---------- MATERIAL PROVIDED ----------

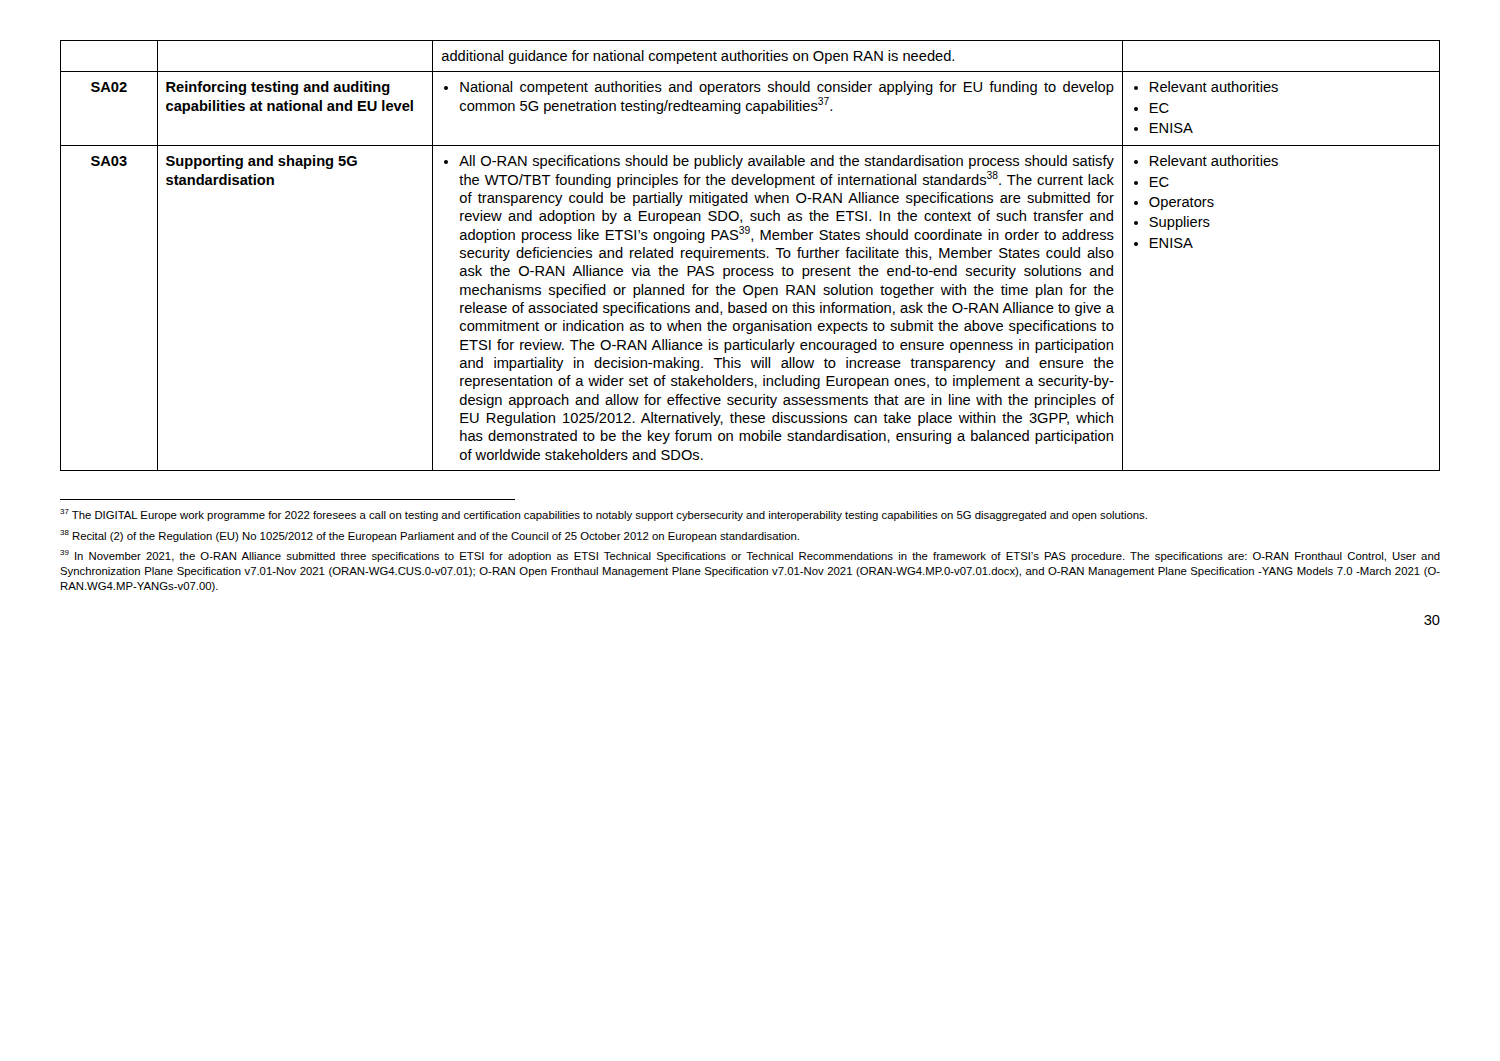| | | additional guidance for national competent authorities on Open RAN is needed. | |
| SA02 | Reinforcing testing and auditing capabilities at national and EU level | National competent authorities and operators should consider applying for EU funding to develop common 5G penetration testing/redteaming capabilities 37 . | Relevant authorities EC ENISA |
| SA03 | Supporting and shaping 5G standardisation | All O-RAN specifications should be publicly available and the standardisation process should satisfy the WTO/TBT founding principles for the development of international standards 38 . The current lack of transparency could be partially mitigated when O-RAN Alliance specifications are submitted for review and adoption by a European SDO, such as the ETSI. In the context of such transfer and adoption process like ETSI’s ongoing PAS 39 , Member States should coordinate in order to address security deficiencies and related requirements. To further facilitate this, Member States could also ask the O-RAN Alliance via the PAS process to present the end-to-end security solutions and mechanisms specified or planned for the Open RAN solution together with the time plan for the release of associated specifications and, based on this information, ask the O-RAN Alliance to give a commitment or indication as to when the organisation expects to submit the above specifications to ETSI for review. The O-RAN Alliance is particularly encouraged to ensure openness in participation and impartiality in decision-making. This will allow to increase transparency and ensure the representation of a wider set of stakeholders, including European ones, to implement a security-by-design approach and allow for effective security assessments that are in line with the principles of EU Regulation 1025/2012. Alternatively, these discussions can take place within the 3GPP, which has demonstrated to be the key forum on mobile standardisation, ensuring a balanced participation of worldwide stakeholders and SDOs. | Relevant authorities EC Operators Suppliers ENISA |
37 The DIGITAL Europe work programme for 2022 foresees a call on testing and certification capabilities to notably support cybersecurity and interoperability testing capabilities on 5G disaggregated and open solutions.
38 Recital (2) of the Regulation (EU) No 1025/2012 of the European Parliament and of the Council of 25 October 2012 on European standardisation.
39 In November 2021, the O-RAN Alliance submitted three specifications to ETSI for adoption as ETSI Technical Specifications or Technical Recommendations in the framework of ETSI’s PAS procedure. The specifications are: O-RAN Fronthaul Control, User and Synchronization Plane Specification v7.01-Nov 2021 (ORAN-WG4.CUS.0-v07.01); O-RAN Open Fronthaul Management Plane Specification v7.01-Nov 2021 (ORAN-WG4.MP.0-v07.01.docx), and O-RAN Management Plane Specification -YANG Models 7.0 -March 2021 (O-RAN.WG4.MP-YANGs-v07.00).
30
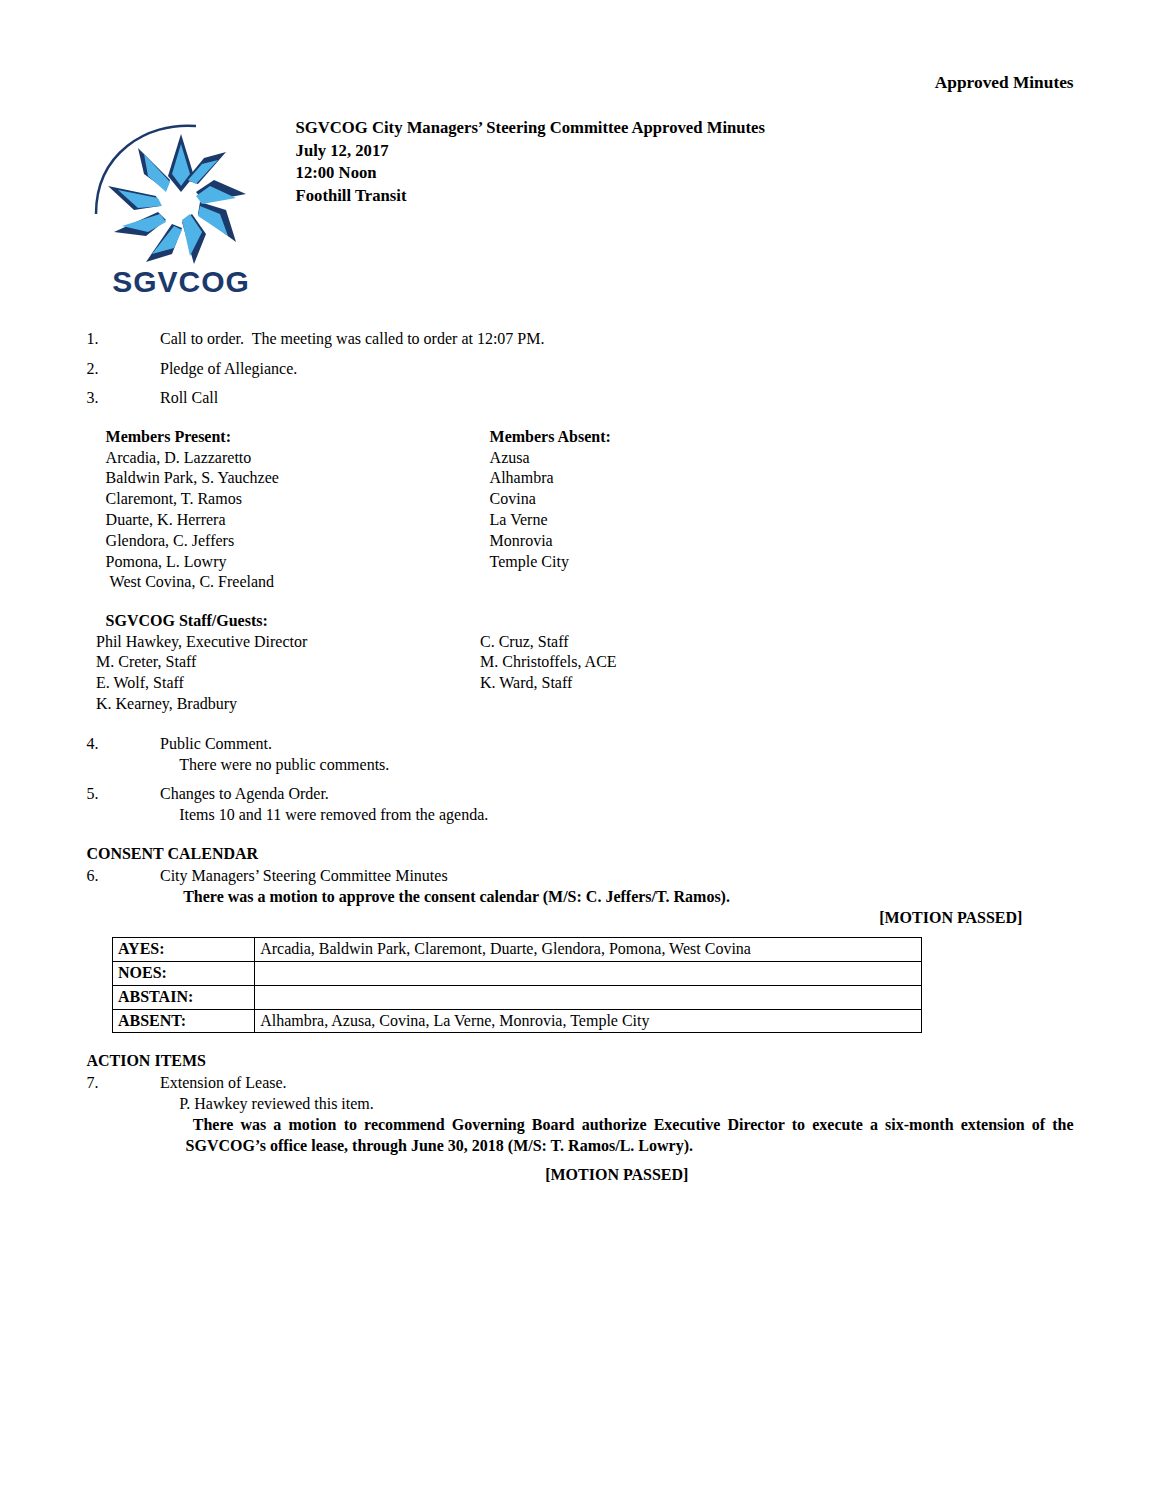Approved Minutes
SGVCOG
SGVCOG City Managers’ Steering Committee Approved Minutes
July 12, 2017
12:00 Noon
Foothill Transit
1. Call to order. The meeting was called to order at 12:07 PM.
2. Pledge of Allegiance.
3. Roll Call
Members Present:
Arcadia, D. Lazzaretto
Baldwin Park, S. Yauchzee
Claremont, T. Ramos
Duarte, K. Herrera
Glendora, C. Jeffers
Pomona, L. Lowry
West Covina, C. Freeland
Members Absent:
Azusa
Alhambra
Covina
La Verne
Monrovia
Temple City
SGVCOG Staff/Guests:
Phil Hawkey, Executive Director
M. Creter, Staff
E. Wolf, Staff
K. Kearney, Bradbury
C. Cruz, Staff
M. Christoffels, ACE
K. Ward, Staff
4. Public Comment.
There were no public comments.
5. Changes to Agenda Order.
Items 10 and 11 were removed from the agenda.
CONSENT CALENDAR
6. City Managers’ Steering Committee Minutes
There was a motion to approve the consent calendar (M/S: C. Jeffers/T. Ramos).
[MOTION PASSED]
| AYES: | Arcadia, Baldwin Park, Claremont, Duarte, Glendora, Pomona, West Covina |
| NOES: | |
| ABSTAIN: | |
| ABSENT: | Alhambra, Azusa, Covina, La Verne, Monrovia, Temple City |
ACTION ITEMS
7. Extension of Lease.
P. Hawkey reviewed this item.
There was a motion to recommend Governing Board authorize Executive Director to execute a six-month extension of the SGVCOG’s office lease, through June 30, 2018 (M/S: T. Ramos/L. Lowry).
[MOTION PASSED]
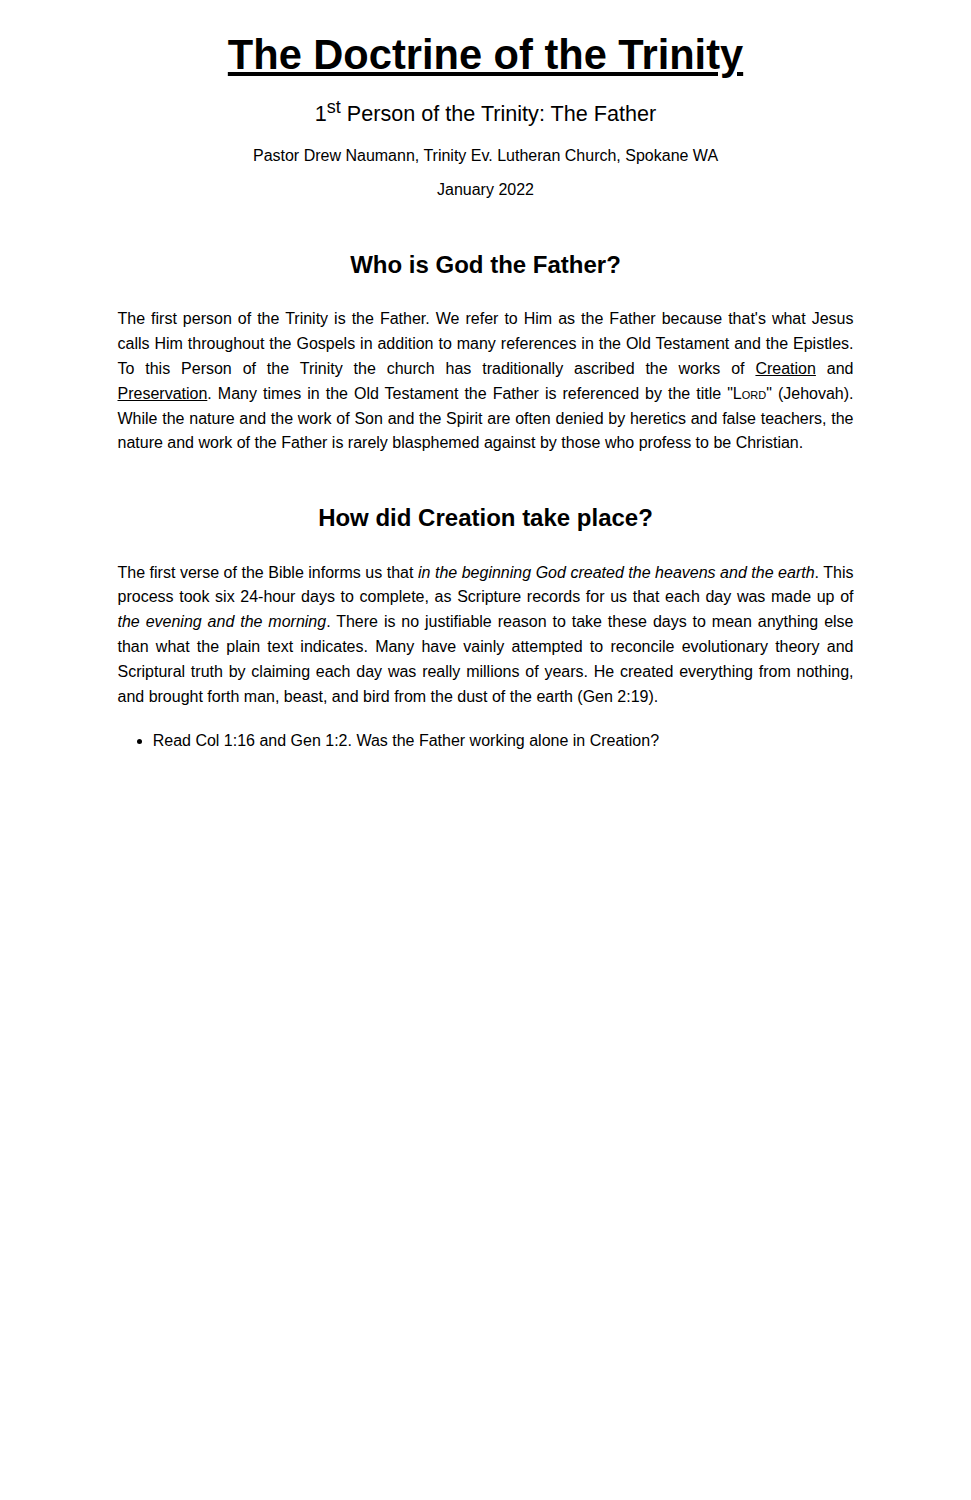The Doctrine of the Trinity
1st Person of the Trinity: The Father
Pastor Drew Naumann, Trinity Ev. Lutheran Church, Spokane WA
January 2022
Who is God the Father?
The first person of the Trinity is the Father. We refer to Him as the Father because that's what Jesus calls Him throughout the Gospels in addition to many references in the Old Testament and the Epistles. To this Person of the Trinity the church has traditionally ascribed the works of Creation and Preservation. Many times in the Old Testament the Father is referenced by the title "Lord" (Jehovah). While the nature and the work of Son and the Spirit are often denied by heretics and false teachers, the nature and work of the Father is rarely blasphemed against by those who profess to be Christian.
How did Creation take place?
The first verse of the Bible informs us that in the beginning God created the heavens and the earth. This process took six 24-hour days to complete, as Scripture records for us that each day was made up of the evening and the morning. There is no justifiable reason to take these days to mean anything else than what the plain text indicates. Many have vainly attempted to reconcile evolutionary theory and Scriptural truth by claiming each day was really millions of years. He created everything from nothing, and brought forth man, beast, and bird from the dust of the earth (Gen 2:19).
Read Col 1:16 and Gen 1:2. Was the Father working alone in Creation?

----------

An exact, word-for-word copy of the records is expected, with no pictures in it.

| | | additional guidance for national competent authorities on Open RAN is needed. | |
| SA02 | Reinforcing testing and auditing capabilities at national and EU level | National competent authorities and operators should consider applying for EU funding to develop common 5G penetration testing/redteaming capabilities 37 . | Relevant authorities EC ENISA |
| SA03 | Supporting and shaping 5G standardisation | All O-RAN specifications should be publicly available and the standardisation process should satisfy the WTO/TBT founding principles for the development of international standards 38 . The current lack of transparency could be partially mitigated when O-RAN Alliance specifications are submitted for review and adoption by a European SDO, such as the ETSI. In the context of such transfer and adoption process like ETSI’s ongoing PAS 39 , Member States should coordinate in order to address security deficiencies and related requirements. To further facilitate this, Member States could also ask the O-RAN Alliance via the PAS process to present the end-to-end security solutions and mechanisms specified or planned for the Open RAN solution together with the time plan for the release of associated specifications and, based on this information, ask the O-RAN Alliance to give a commitment or indication as to when the organisation expects to submit the above specifications to ETSI for review. The O-RAN Alliance is particularly encouraged to ensure openness in participation and impartiality in decision-making. This will allow to increase transparency and ensure the representation of a wider set of stakeholders, including European ones, to implement a security-by-design approach and allow for effective security assessments that are in line with the principles of EU Regulation 1025/2012. Alternatively, these discussions can take place within the 3GPP, which has demonstrated to be the key forum on mobile standardisation, ensuring a balanced participation of worldwide stakeholders and SDOs. | Relevant authorities EC Operators Suppliers ENISA |
37 The DIGITAL Europe work programme for 2022 foresees a call on testing and certification capabilities to notably support cybersecurity and interoperability testing capabilities on 5G disaggregated and open solutions.
38 Recital (2) of the Regulation (EU) No 1025/2012 of the European Parliament and of the Council of 25 October 2012 on European standardisation.
39 In November 2021, the O-RAN Alliance submitted three specifications to ETSI for adoption as ETSI Technical Specifications or Technical Recommendations in the framework of ETSI’s PAS procedure. The specifications are: O-RAN Fronthaul Control, User and Synchronization Plane Specification v7.01-Nov 2021 (ORAN-WG4.CUS.0-v07.01); O-RAN Open Fronthaul Management Plane Specification v7.01-Nov 2021 (ORAN-WG4.MP.0-v07.01.docx), and O-RAN Management Plane Specification -YANG Models 7.0 -March 2021 (O-RAN.WG4.MP-YANGs-v07.00).
30
Approved Minutes
SGVCOG
SGVCOG City Managers’ Steering Committee Approved Minutes
July 12, 2017
12:00 Noon
Foothill Transit
1. Call to order. The meeting was called to order at 12:07 PM.
2. Pledge of Allegiance.
3. Roll Call
Members Present:
Arcadia, D. Lazzaretto
Baldwin Park, S. Yauchzee
Claremont, T. Ramos
Duarte, K. Herrera
Glendora, C. Jeffers
Pomona, L. Lowry
West Covina, C. Freeland
Members Absent:
Azusa
Alhambra
Covina
La Verne
Monrovia
Temple City
SGVCOG Staff/Guests:
Phil Hawkey, Executive Director
M. Creter, Staff
E. Wolf, Staff
K. Kearney, Bradbury
C. Cruz, Staff
M. Christoffels, ACE
K. Ward, Staff
4. Public Comment.
There were no public comments.
5. Changes to Agenda Order.
Items 10 and 11 were removed from the agenda.
CONSENT CALENDAR
6. City Managers’ Steering Committee Minutes
There was a motion to approve the consent calendar (M/S: C. Jeffers/T. Ramos).
[MOTION PASSED]
| AYES: | Arcadia, Baldwin Park, Claremont, Duarte, Glendora, Pomona, West Covina |
| NOES: | |
| ABSTAIN: | |
| ABSENT: | Alhambra, Azusa, Covina, La Verne, Monrovia, Temple City |
ACTION ITEMS
7. Extension of Lease.
P. Hawkey reviewed this item.
There was a motion to recommend Governing Board authorize Executive Director to execute a six-month extension of the SGVCOG’s office lease, through June 30, 2018 (M/S: T. Ramos/L. Lowry).
[MOTION PASSED]
The Doctrine of the Trinity
1st Person of the Trinity: The Father
Pastor Drew Naumann, Trinity Ev. Lutheran Church, Spokane WA
January 2022
Who is God the Father?
The first person of the Trinity is the Father. We refer to Him as the Father because that's what Jesus calls Him throughout the Gospels in addition to many references in the Old Testament and the Epistles. To this Person of the Trinity the church has traditionally ascribed the works of Creation and Preservation. Many times in the Old Testament the Father is referenced by the title "Lord" (Jehovah). While the nature and the work of Son and the Spirit are often denied by heretics and false teachers, the nature and work of the Father is rarely blasphemed against by those who profess to be Christian.
How did Creation take place?
The first verse of the Bible informs us that in the beginning God created the heavens and the earth. This process took six 24-hour days to complete, as Scripture records for us that each day was made up of the evening and the morning. There is no justifiable reason to take these days to mean anything else than what the plain text indicates. Many have vainly attempted to reconcile evolutionary theory and Scriptural truth by claiming each day was really millions of years. He created everything from nothing, and brought forth man, beast, and bird from the dust of the earth (Gen 2:19).
Read Col 1:16 and Gen 1:2. Was the Father working alone in Creation?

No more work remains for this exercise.